Every time I hear that word, or even think about it, I’m knocked back with a symptom I haven’t seen in the literature – a kind of vertigo.

That’s not it. It’s not in the head. There are no tears, no outward indication of fullblown expatriate failure.

It’s quieter than that. And lower. An amputated feeling, deep inside.

This much I know: one affordable seat on a flight back next week would not provide a cure. I don’t want to walk through New York City with all its temperatur­e checks and closed restaurant­s and empty theatres. I don’t want to sit in Central Park with my parents, all of us in masks.

I want to go home.

By home I mean #9A, but in the 1970s, with my parents still young and my sister sticking her tongue out at me across the table when they aren’t looking; I mean riding the CC train up to high school and leaning my head out at each subway station to see if any of my friends are getting on; I mean standing next to my father at the smoked-fish counter at Zabar’s, holding up the little paper number that tells me we’re next; I mean my niece making me latkes in her cramped kitchen; I mean the couch of every friend there; I mean my parents 20 years ago; I mean my son as he is right this minute.
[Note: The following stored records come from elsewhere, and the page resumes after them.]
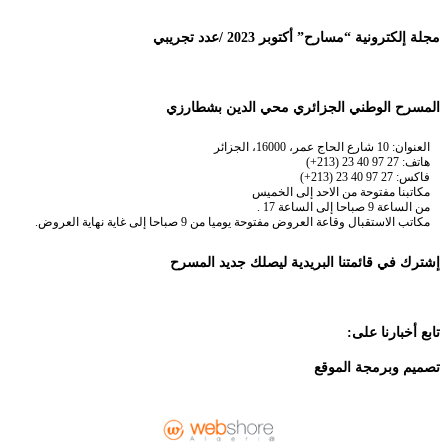
مجلة إلكترونية “مسارح” أكتوبر 2023 /عدد تجريبي
المسرح الوطني الجزائري محي الدين بشطارزي
العنوان: 10 شارع الحاج عمر، 16000، الجزائر
هاتف: 27 97 40 23 (213+)
فاكس: 27 97 40 23 (213+)
مكاتبنا مفتوحة من الاحد إلى الخميس
من الساعة 9 صباحا إلى الساعة 17 .
مكاتب الاستقبال وقاعة العروض مفتوحة يوميا من 9 صباحا إلى غاية نهاية العروض.
إشترك في قائمتنا البريدية ليصلك جديد المسرح
تابع أخبارنا على:
تصميم وبرمجة الموقع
What I’m saying is that wherever you go, even if you find yourself in lockdown again, one in three of your neighbours is hovering between here and a there that’s an impossible distance away.

Or maybe you’re the one in limbo.

I’ve revealed a little, so tell me: How are you sleeping? Are you missing some place? Someone? Are you experienci­ng a stupidity of mind? Are you grinding your teeth? Where or when is home? Point to where it hurts.